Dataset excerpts
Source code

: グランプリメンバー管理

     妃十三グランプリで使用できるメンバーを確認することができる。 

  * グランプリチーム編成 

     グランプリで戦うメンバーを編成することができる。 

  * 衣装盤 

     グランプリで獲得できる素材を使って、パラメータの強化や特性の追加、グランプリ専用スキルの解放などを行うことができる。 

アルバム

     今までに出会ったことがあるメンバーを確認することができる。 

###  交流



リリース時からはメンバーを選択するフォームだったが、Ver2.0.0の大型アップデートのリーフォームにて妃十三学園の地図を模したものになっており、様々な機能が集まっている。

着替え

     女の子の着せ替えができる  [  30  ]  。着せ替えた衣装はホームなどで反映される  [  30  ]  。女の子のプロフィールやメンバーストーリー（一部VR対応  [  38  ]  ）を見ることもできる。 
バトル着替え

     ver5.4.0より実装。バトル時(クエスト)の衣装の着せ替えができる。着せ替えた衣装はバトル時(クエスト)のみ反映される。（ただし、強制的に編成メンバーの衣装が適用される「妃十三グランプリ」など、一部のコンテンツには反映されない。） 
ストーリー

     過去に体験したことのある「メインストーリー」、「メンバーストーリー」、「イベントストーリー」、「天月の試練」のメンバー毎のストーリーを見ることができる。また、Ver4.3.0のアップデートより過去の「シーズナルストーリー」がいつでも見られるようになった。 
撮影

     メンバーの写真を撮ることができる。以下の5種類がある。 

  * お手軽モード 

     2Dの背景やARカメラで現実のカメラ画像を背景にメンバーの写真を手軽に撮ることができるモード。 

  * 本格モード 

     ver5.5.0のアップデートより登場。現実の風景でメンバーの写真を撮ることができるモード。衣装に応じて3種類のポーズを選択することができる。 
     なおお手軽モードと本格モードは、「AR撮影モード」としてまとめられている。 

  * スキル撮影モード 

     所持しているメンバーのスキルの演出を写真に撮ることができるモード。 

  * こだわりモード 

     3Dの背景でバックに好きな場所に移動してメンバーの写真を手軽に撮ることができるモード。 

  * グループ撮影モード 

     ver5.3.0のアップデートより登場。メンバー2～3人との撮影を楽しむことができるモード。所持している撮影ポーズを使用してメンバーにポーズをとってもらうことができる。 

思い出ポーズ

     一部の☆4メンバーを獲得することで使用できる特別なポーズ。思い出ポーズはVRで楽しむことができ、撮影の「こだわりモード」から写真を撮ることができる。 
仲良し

TASK INSTRUCTIONS
Could you reproduce the listing from the line holding "リリース時からはメンバーを選" through the end of the listing, inclusive, switching "バトル時" to "戦闘時" and leaving everything else unchanged?

RESPONSE AREA
リリース時からはメンバーを選択するフォームだったが、Ver2.0.0の大型アップデートのリーフォームにて妃十三学園の地図を模したものになっており、様々な機能が集まっている。

着替え

     女の子の着せ替えができる  [  30  ]  。着せ替えた衣装はホームなどで反映される  [  30  ]  。女の子のプロフィールやメンバーストーリー（一部VR対応  [  38  ]  ）を見ることもできる。 
バトル着替え

     ver5.4.0より実装。戦闘時(クエスト)の衣装の着せ替えができる。着せ替えた衣装は戦闘時(クエスト)のみ反映される。（ただし、強制的に編成メンバーの衣装が適用される「妃十三グランプリ」など、一部のコンテンツには反映されない。） 
ストーリー

     過去に体験したことのある「メインストーリー」、「メンバーストーリー」、「イベントストーリー」、「天月の試練」のメンバー毎のストーリーを見ることができる。また、Ver4.3.0のアップデートより過去の「シーズナルストーリー」がいつでも見られるようになった。 
撮影

     メンバーの写真を撮ることができる。以下の5種類がある。 

  * お手軽モード 

     2Dの背景やARカメラで現実のカメラ画像を背景にメンバーの写真を手軽に撮ることができるモード。 

  * 本格モード 

     ver5.5.0のアップデートより登場。現実の風景でメンバーの写真を撮ることができるモード。衣装に応じて3種類のポーズを選択することができる。 
     なおお手軽モードと本格モードは、「AR撮影モード」としてまとめられている。 

  * スキル撮影モード 

     所持しているメンバーのスキルの演出を写真に撮ることができるモード。 

  * こだわりモード 

     3Dの背景でバックに好きな場所に移動してメンバーの写真を手軽に撮ることができるモード。 

  * グループ撮影モード 

     ver5.3.0のアップデートより登場。メンバー2～3人との撮影を楽しむことができるモード。所持している撮影ポーズを使用してメンバーにポーズをとってもらうことができる。 

思い出ポーズ

     一部の☆4メンバーを獲得することで使用できる特別なポーズ。思い出ポーズはVRで楽しむことができ、撮影の「こだわりモード」から写真を撮ることができる。 
仲良し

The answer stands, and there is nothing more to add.